+++ Bronfragment

Wij zijn met onze gedachten bij de kerk van Sint Severus die de pracht van de stad Erfurt betekent daar ze voortreffelijk is door zijn ouderdom, door zijn kunstschatten en door zijn godsvruchtigheid. Voorheen, zegt men, was het een erbarmelijk kerkje toegewijd aan de Heilige Blasius. Achteraf, kreeg ze de titel van Heilige Paulus en werd «gebedshuis» voor een klooster van heilige monniken. Daarna, volgens een mondelinge overlevering, werden de relikwieën van Sint Severus, bisschop van Ravenna, die vervoerd werden van Mongontaacum naar Erfurt, nedergezet in deze kerk, die, naar de maar verder aangroeiende verering van deze heilige, stilaan door zijn naam werd genoemd.

++++++
+++ Getoonde gegevens

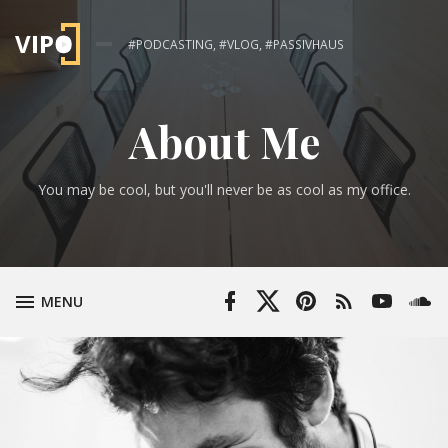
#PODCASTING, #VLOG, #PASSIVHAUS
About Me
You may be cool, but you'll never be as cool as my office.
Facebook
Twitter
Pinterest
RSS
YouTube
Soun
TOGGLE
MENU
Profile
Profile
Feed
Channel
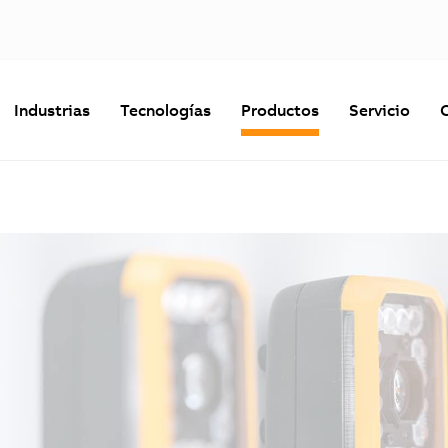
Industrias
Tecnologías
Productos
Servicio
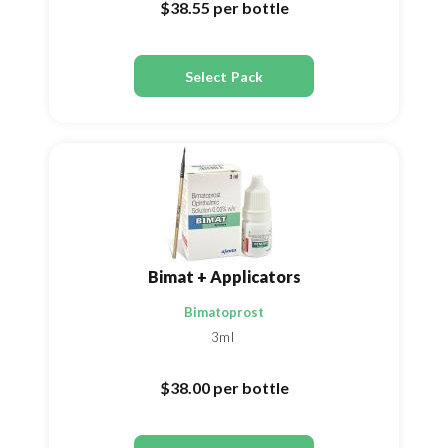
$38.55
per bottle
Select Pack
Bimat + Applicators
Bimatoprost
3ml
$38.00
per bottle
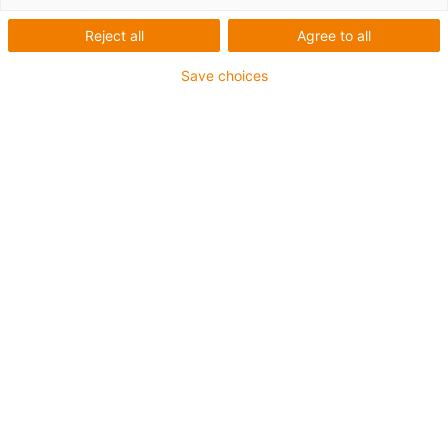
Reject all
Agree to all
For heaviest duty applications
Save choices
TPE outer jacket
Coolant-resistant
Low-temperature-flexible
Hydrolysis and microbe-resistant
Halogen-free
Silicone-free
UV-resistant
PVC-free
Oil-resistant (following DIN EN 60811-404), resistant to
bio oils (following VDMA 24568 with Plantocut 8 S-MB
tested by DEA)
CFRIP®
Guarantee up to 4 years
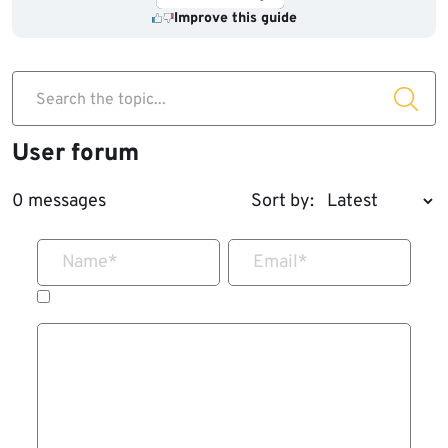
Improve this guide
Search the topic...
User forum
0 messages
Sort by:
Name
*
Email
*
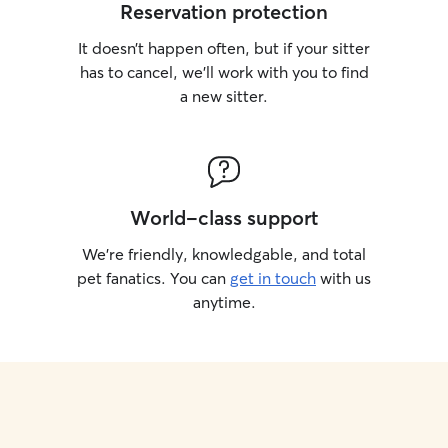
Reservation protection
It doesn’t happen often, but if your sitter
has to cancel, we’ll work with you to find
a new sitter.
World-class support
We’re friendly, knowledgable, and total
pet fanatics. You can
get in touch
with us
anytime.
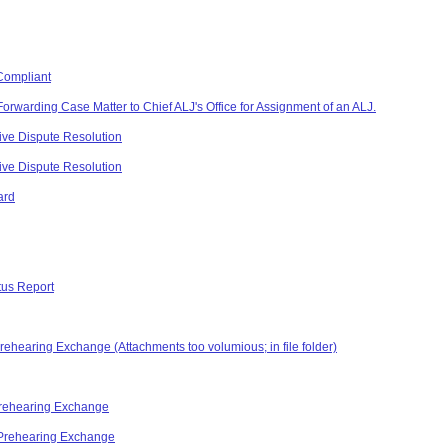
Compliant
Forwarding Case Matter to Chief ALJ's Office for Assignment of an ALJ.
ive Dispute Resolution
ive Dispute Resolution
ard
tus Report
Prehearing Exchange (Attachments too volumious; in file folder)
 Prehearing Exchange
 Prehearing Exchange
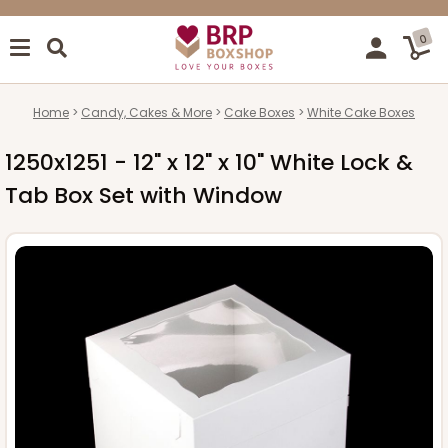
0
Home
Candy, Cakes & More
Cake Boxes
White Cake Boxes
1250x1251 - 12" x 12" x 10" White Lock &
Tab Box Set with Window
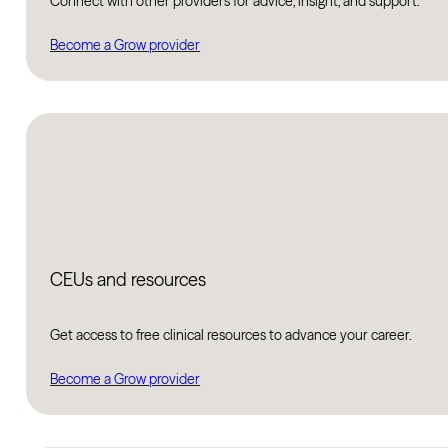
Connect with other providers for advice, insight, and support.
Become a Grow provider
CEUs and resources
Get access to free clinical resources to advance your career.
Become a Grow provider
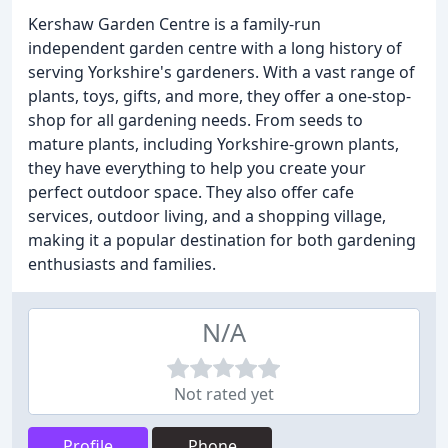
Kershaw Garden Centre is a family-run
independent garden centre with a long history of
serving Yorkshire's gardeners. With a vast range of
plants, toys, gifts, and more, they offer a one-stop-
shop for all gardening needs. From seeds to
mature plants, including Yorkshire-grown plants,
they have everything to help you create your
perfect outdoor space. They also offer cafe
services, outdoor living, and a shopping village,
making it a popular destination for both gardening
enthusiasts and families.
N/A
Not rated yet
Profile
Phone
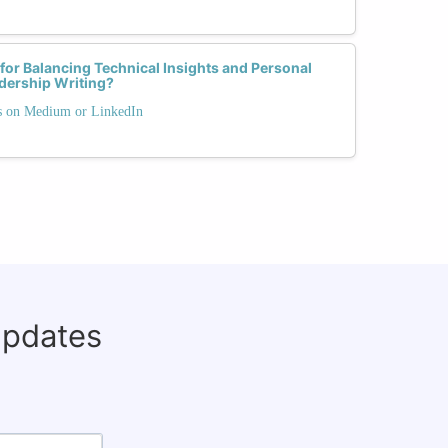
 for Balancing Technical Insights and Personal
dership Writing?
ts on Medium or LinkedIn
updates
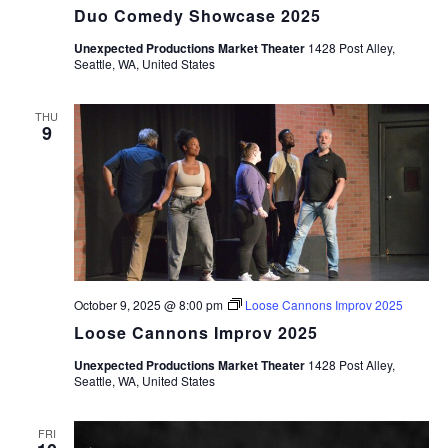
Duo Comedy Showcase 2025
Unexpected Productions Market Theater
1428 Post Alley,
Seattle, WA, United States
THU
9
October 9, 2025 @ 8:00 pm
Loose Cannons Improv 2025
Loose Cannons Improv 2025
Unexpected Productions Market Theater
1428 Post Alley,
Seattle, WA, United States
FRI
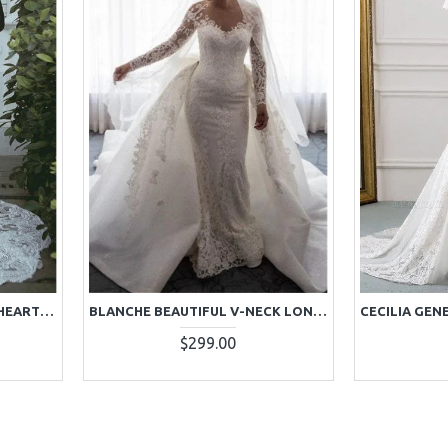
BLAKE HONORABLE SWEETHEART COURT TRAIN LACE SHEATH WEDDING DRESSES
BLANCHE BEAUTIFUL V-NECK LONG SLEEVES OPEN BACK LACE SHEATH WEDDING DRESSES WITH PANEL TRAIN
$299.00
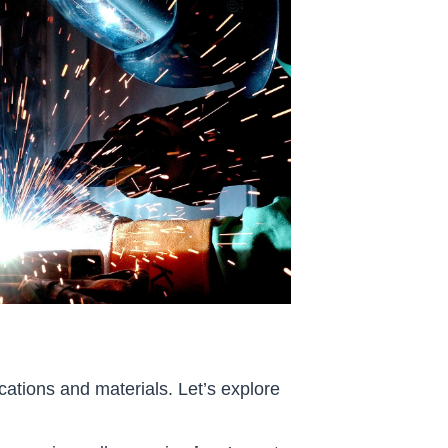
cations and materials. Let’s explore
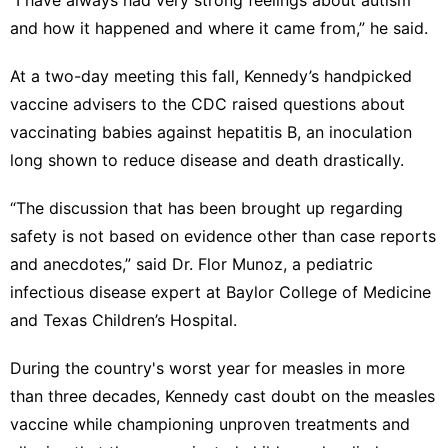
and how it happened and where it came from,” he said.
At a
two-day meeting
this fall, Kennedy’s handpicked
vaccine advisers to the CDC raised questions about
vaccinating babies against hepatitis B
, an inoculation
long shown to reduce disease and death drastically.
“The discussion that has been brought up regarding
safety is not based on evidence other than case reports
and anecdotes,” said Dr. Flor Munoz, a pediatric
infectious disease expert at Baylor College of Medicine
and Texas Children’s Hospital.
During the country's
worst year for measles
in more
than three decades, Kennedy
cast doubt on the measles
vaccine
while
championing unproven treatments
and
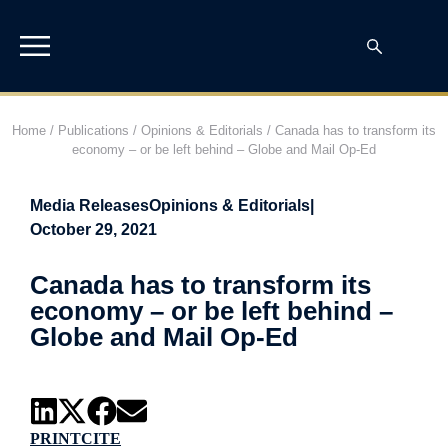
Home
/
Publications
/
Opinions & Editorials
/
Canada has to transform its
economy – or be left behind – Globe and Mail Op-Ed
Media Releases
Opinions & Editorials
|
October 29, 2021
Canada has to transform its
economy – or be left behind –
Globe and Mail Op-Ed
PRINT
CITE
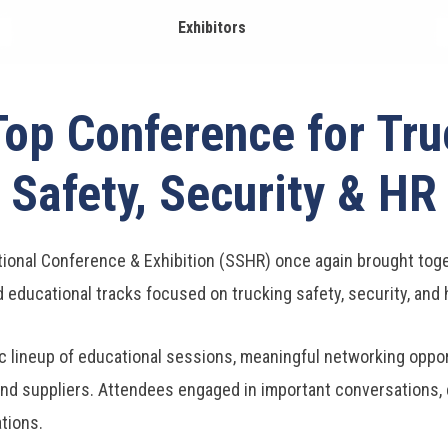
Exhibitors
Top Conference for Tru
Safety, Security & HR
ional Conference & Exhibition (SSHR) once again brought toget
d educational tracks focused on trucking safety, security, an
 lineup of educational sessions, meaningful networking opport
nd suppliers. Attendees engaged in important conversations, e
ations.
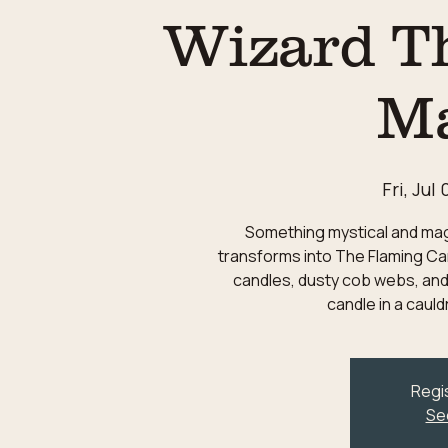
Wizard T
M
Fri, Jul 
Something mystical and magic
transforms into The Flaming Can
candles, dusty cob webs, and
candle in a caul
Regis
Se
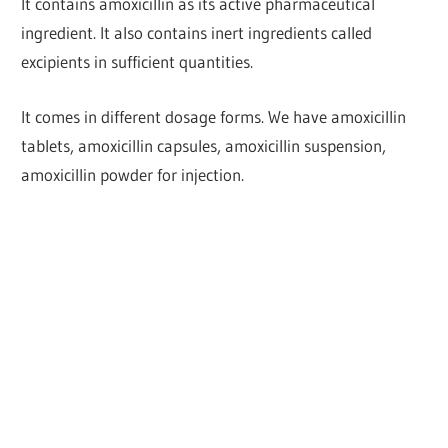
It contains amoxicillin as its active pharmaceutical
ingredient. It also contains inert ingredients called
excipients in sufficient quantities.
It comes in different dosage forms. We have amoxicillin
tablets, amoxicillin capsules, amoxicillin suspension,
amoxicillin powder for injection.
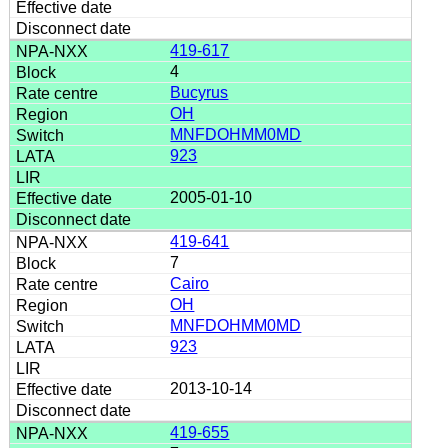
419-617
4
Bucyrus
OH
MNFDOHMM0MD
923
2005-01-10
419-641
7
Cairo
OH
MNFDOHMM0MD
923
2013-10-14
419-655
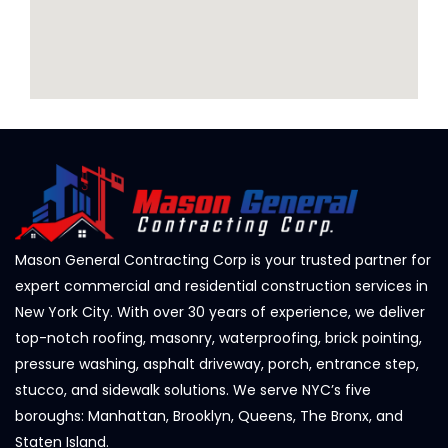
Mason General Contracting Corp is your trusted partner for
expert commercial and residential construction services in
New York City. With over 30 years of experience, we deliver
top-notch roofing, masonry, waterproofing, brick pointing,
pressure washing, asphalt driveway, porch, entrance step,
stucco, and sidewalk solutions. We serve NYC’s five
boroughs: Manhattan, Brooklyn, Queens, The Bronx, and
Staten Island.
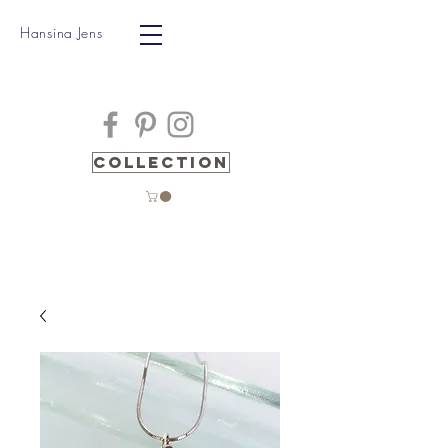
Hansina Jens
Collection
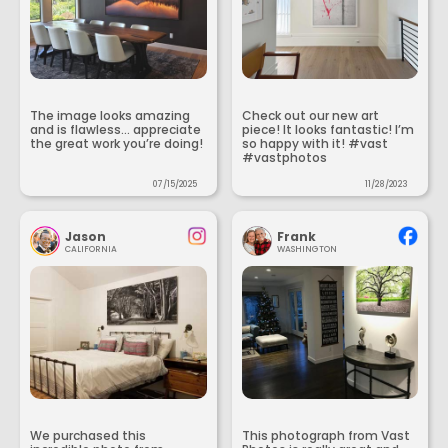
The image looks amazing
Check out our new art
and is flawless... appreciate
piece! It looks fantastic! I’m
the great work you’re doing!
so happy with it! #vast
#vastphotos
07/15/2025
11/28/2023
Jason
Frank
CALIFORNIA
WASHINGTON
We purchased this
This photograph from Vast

++++++

Doel opdracht -> Zet het bronfragment over de Sint-Severuskerk in Erfurt voort, aansluitend op de laatste zin.

Resultaat oefening ->
Het is tot zijn verhuldiging, dat naderhand, de nieuwe kerk, opmerkbaar door zijn gotische structuur, naar zijn naam werd gericht. Zijn presbyterium, zoals men het noemt, werd opengesteld tot God’s verering, in het jaar 1278; het overige van het gebouw, ingedeeld in vijf gedeelten, werd dan later afgewerkt. Tijdens de XIVde eeuw, werd een sarcofaag met kunst vervaardigd door steenhouwers om het stoffelijke overschot van de heiligen Severus en Innocentius te bewaren.
De oprichting van deze kerk deed de godvruchtigheid van de gelovigen maar toenemen bij wijze van nieuwe impuls: vooral op 22 oktober, talrijk zijn diegene die de gewoonte namen om zich gedreven op bedevaart naar het heiligdom te begeven om er met aandrang van gebeden hun heiligen te vereren. De heilige Severus was ook de patroonheilige van de handwevers. Men moet hier ook in herinnering brengen dat tijdens verschillende eeuwen in deze kerk een klooster van reguliere kanunniken gevestigd was, ter ere van God’s lofzang en tot geestelijke dienst voor de gelovigen.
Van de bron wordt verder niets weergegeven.